Purpose: Advanced catalogue queries and visualisation

Features:

  • Multi-mission support: LSST, Spitzer, WISE, 2MASS, ...
  • Interactive catalogues: Source overlays and cross-matching
  • Multi-wavelength workflows: RGB composites and band comparisons
  • Large dataset handling: Efficient rendering of survey-scale data

Development and Desktop Containers

desktop - Ubuntu Environment

Purpose: Complete Linux desktop for GUI applications and legacy software. Astronomy software applications will each run on dedicated nodes.

Features:

  • Ubuntu: Linux environment
  • Desktop environment: Full GNOME-based interface
  • Applications: Firefox, file managers, terminals, editors
  • X11 forwarding: Support for launching astronomy GUI applications

notebook - Jupyter Environment

Purpose: Minimal Jupyter environment for basic Python work

Features:

  • Jupyter Lab: Web-based notebook interface
  • Extensible: Foundation for custom development
  • Fast startup: Minimal software for quick sessions

Container Selection Guide

Workflow Type Recommended Container Session Type Typical Resources
Python core base Headless 1 core, 1GB
Python data analysis astroml Notebook 2-4 cores, 8-16GB
GPU machine learning astroml-cuda Notebook 4-8 cores, 16-32GB, 1 GPU
Radio interferometry casa Notebook/Desktop 4-8 cores, 16-32GB
Data visualisation carta CARTA session 2-4 cores, 8-16GB
Catalogue analysis firefly Firefly session 2-4 cores, 8-16GB
GUI applications desktop Desktop 2-4 cores, 8-16GB
Legacy software desktop Desktop Variable
Batch processing astroml or casa Headless Variable

Container Selection Strategy

Start with astroml for most astronomy work.
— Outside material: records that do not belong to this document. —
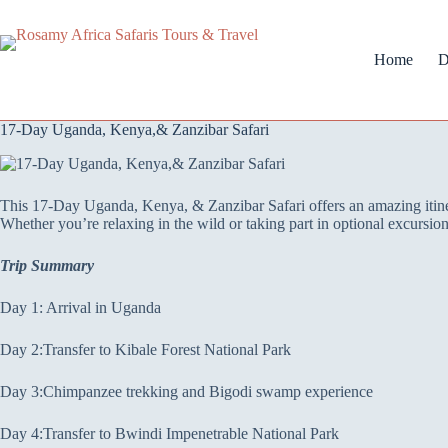
Home
D
17-Day Uganda, Kenya,& Zanzibar Safari
This 17-Day Uganda, Kenya, & Zanzibar Safari offers an amazing itinera
Whether you’re relaxing in the wild or taking part in optional excursi
Trip Summary
Day 1: Arrival in Uganda
Day 2:Transfer to Kibale Forest National Park
Day 3:Chimpanzee trekking and Bigodi swamp experience
Day 4:Transfer to Bwindi Impenetrable National Park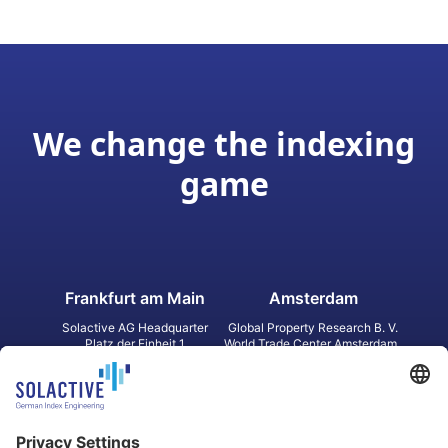
We change the indexing
game
Frankfurt am Main
Amsterdam
Solactive AG Headquarter
Global Property Research B. V.
Platz der Einheit 1
World Trade Center Amsterdam
60327 Frankfurt am Main
Strawinskylaan 1327, Tower 8,
Germany
Level 13
1077 XW Amsterdam
Netherlands
Toronto
Hong Kong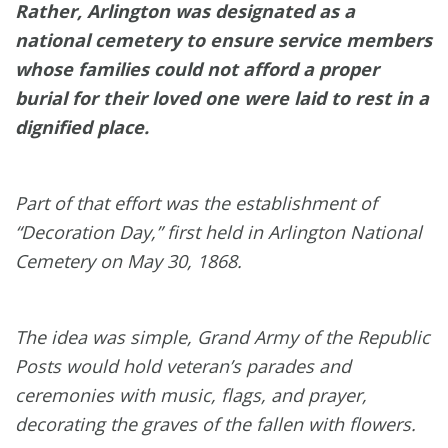
Rather, Arlington was designated as a
national cemetery to ensure service members
whose families could not afford a proper
burial for their loved one were laid to rest in a
dignified place.
Part of that effort was the establishment of
“Decoration Day,” first held in Arlington National
Cemetery on May 30, 1868.
The idea was simple, Grand Army of the Republic
Posts would hold veteran’s parades and
ceremonies with music, flags, and prayer,
decorating the graves of the fallen with flowers.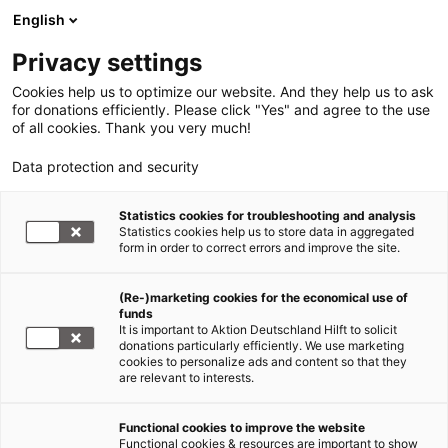
English
Privacy settings
Cookies help us to optimize our website. And they help us to ask
for donations efficiently. Please click "Yes" and agree to the use
of all cookies. Thank you very much!
Data protection and security
Statistics cookies for troubleshooting and analysis
Statistics cookies help us to store data in aggregated
form in order to correct errors and improve the site.
(Re-)marketing cookies for the economical use of
funds
It is important to Aktion Deutschland Hilft to solicit
donations particularly efficiently. We use marketing
cookies to personalize ads and content so that they
are relevant to interests.
Functional cookies to improve the website
Erdbeben Türkei und Syrien
Functional cookies & resources are important to show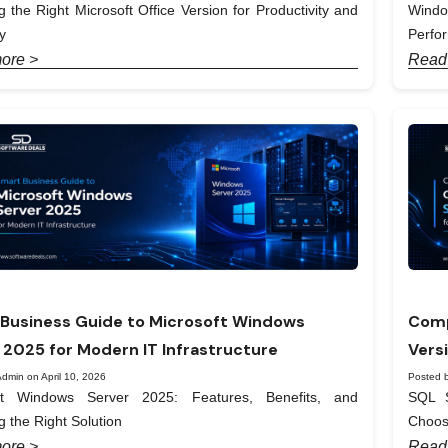
 the Right Microsoft Office Version for Productivity and
Windo
y
Perfo
ore >
Read
Business Guide to Microsoft Windows
Comp
 2025 for Modern IT Infrastructure
Vers
dmin on April 10, 2026
Posted b
ft Windows Server 2025: Features, Benefits, and
SQL S
 the Right Solution
Choos
ore >
Read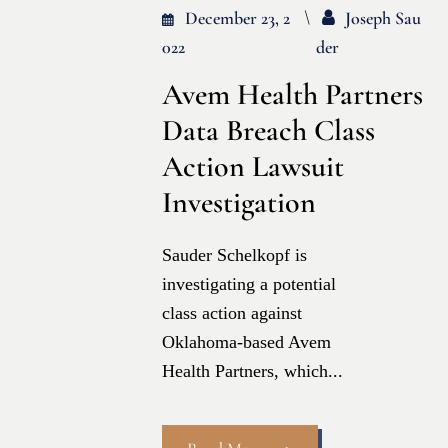
December 23, 2
Joseph Sau
022
Der
Avem Health Partners
Data Breach Class
Action Lawsuit
Investigation
Sauder Schelkopf is
investigating a potential
class action against
Oklahoma-based Avem
Health Partners, which...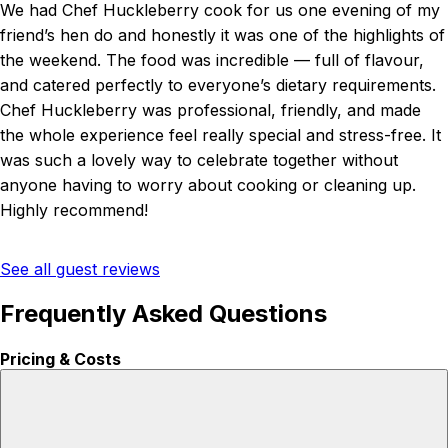
We had Chef Huckleberry cook for us one evening of my
friend’s hen do and honestly it was one of the highlights of
the weekend. The food was incredible — full of flavour,
and catered perfectly to everyone’s dietary requirements.
Chef Huckleberry was professional, friendly, and made
the whole experience feel really special and stress-free. It
was such a lovely way to celebrate together without
anyone having to worry about cooking or cleaning up.
Highly recommend!
See all guest reviews
Frequently Asked Questions
Pricing & Costs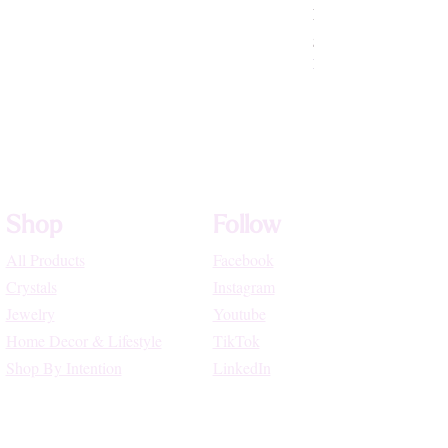
Rhodochrosite Beade
Price
$72.22
High Vibe Promo
Shop
Follow
All Products
Facebook
Crystals
Instagram
Jewelry
Youtube
Home Decor & Lifestyle
TikTok
Shop By Intention
LinkedIn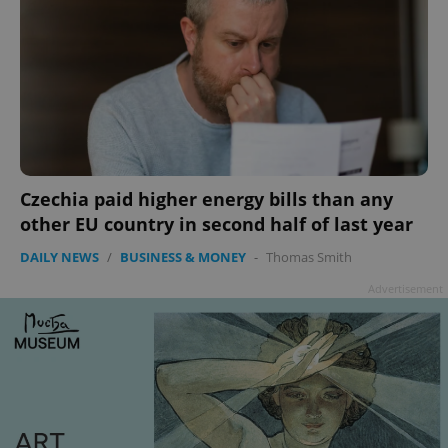
add_logo_profile_modal_displayed
.expats.cz
1 
Czechia paid higher energy bills than any
other EU country in second half of last year
DAILY NEWS
/
BUSINESS & MONEY
-
Thomas Smith
^qs_[0-9]+$
.expats.cz
1 m
Advertisement
^eps_[0-9]+$
.expats.cz
1 m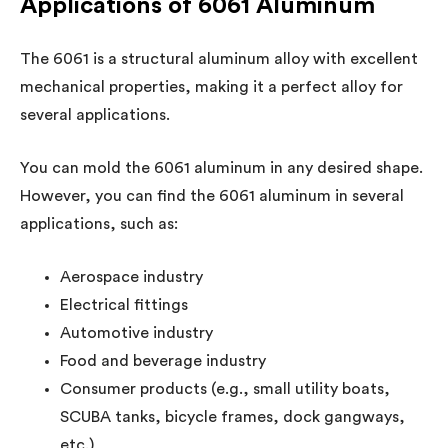
Applications of 6061 Aluminum
The 6061 is a structural aluminum alloy with excellent
mechanical properties, making it a perfect alloy for
several applications.
You can mold the 6061 aluminum in any desired shape.
However, you can find the 6061 aluminum in several
applications, such as:
Aerospace industry
Electrical fittings
Automotive industry
Food and beverage industry
Consumer products (e.g., small utility boats,
SCUBA tanks, bicycle frames, dock gangways,
etc.)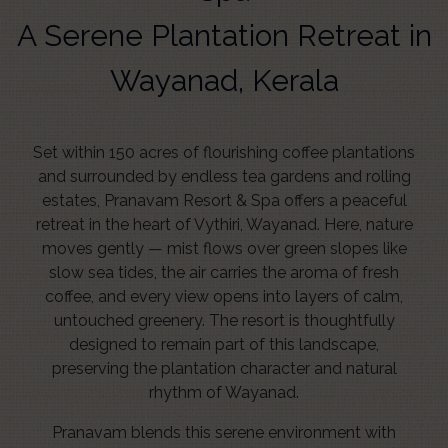
A Serene Plantation Retreat in
Wayanad, Kerala
Set within 150 acres of flourishing coffee plantations
and surrounded by endless tea gardens and rolling
estates, Pranavam Resort & Spa offers a peaceful
retreat in the heart of Vythiri, Wayanad. Here, nature
moves gently — mist flows over green slopes like
slow sea tides, the air carries the aroma of fresh
coffee, and every view opens into layers of calm,
untouched greenery. The resort is thoughtfully
designed to remain part of this landscape,
preserving the plantation character and natural
rhythm of Wayanad.
Pranavam blends this serene environment with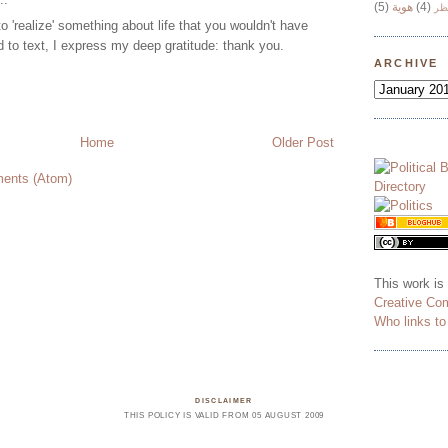
(5)
هوية
(4)
وج
 to 'realize' something about life that you wouldn't have
d to text, I express my deep gratitude: thank you.
ARCHIVE
Home
Older Post
ents (Atom)
This work is
Creative Co
Who links t
DISCLAIMER
THIS POLICY IS VALID FROM 05 AUGUST 2009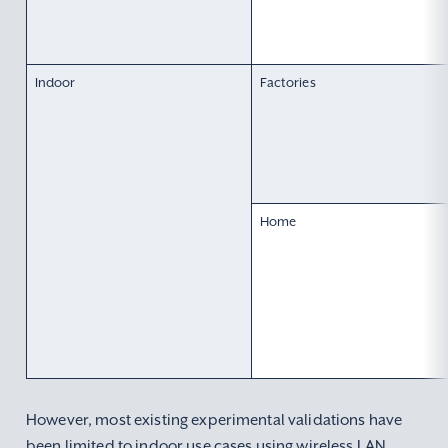
Indoor
Factories
Home
However, most existing experimental validations have
been limited to indoor use cases using wireless LAN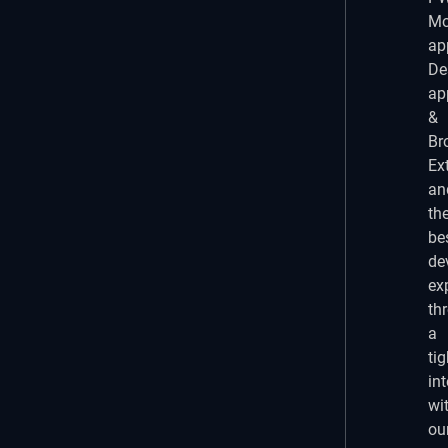
Mo
ap
De
ap
&
Br
Ex
an
th
be
de
ex
th
a
tig
in
wi
ou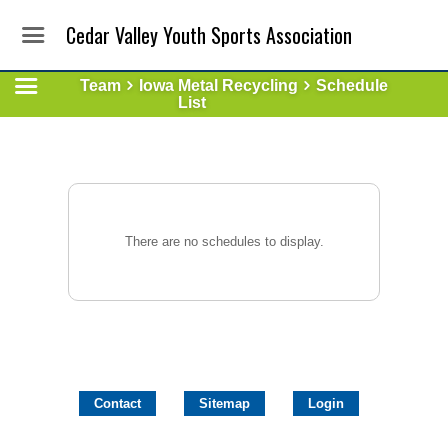
Cedar Valley Youth Sports Association
Team
Iowa Metal Recycling
Schedule
List
There are no schedules to display.
Contact
Sitemap
Login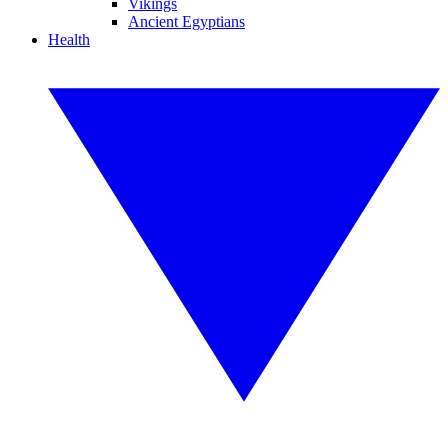
Vikings
Ancient Egyptians
Health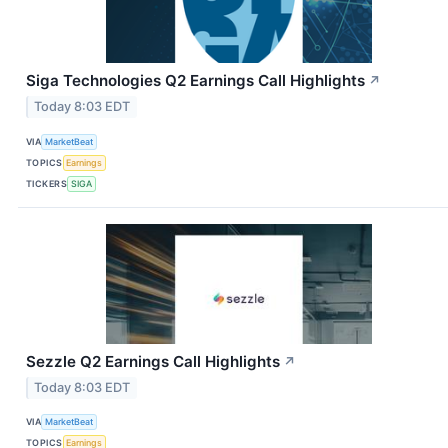
Siga Technologies Q2 Earnings Call Highlights
↗
Today 8:03 EDT
VIA
MarketBeat
TOPICS
Earnings
TICKERS
SIGA
Sezzle Q2 Earnings Call Highlights
↗
Today 8:03 EDT
VIA
MarketBeat
TOPICS
Earnings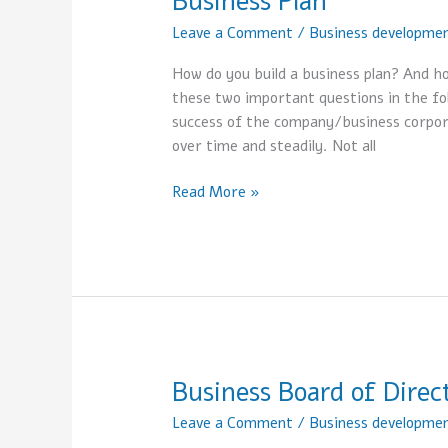
Business Plan
Plan
Leave a Comment
/
Business developme
How do you build a business plan? And h
these two important questions in the foll
success of the company/business corporati
over time and steadily. Not all
Read More »
Business Board of Direc
Business
Board
Leave a Comment
/
Business developme
of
It includes comprehensive libraries and is actively maintained. Use specialised containers (casa, carta, firefly) only when you need their specific tools.

Version Management

CANFAR containers follow semantic versioning:

  • :latest - Current stable release (recommended for most work)
  • :YY.MM - Monthly snapshots for reproducibility
  • :commit-hash - Specific builds for exact reproducibility
# Use latest stable version (recommended)
images.canfar.net/skaha/astroml:latest

# Use specific monthly snapshot for reproducible research
images.canfar.net/skaha/astroml:25.09

# Use exact commit for critical reproducibility
images.canfar.net/skaha/astroml:a1b2c3d4

Container Updates and Maintenance

CANFAR containers receive regular updates:

Monthly releases: Security patches, library updates, new features
Quarterly reviews: Major version updates, new software additions
Community feedback: Feature requests and bug reports incorporated

Update notifications:

  • Science Portal notifications for major changes

Version Pinning for Reproducibility

For published research, specify exact container versions (monthly tags or commit hashes) to ensure long-term reproducibility of your analysis.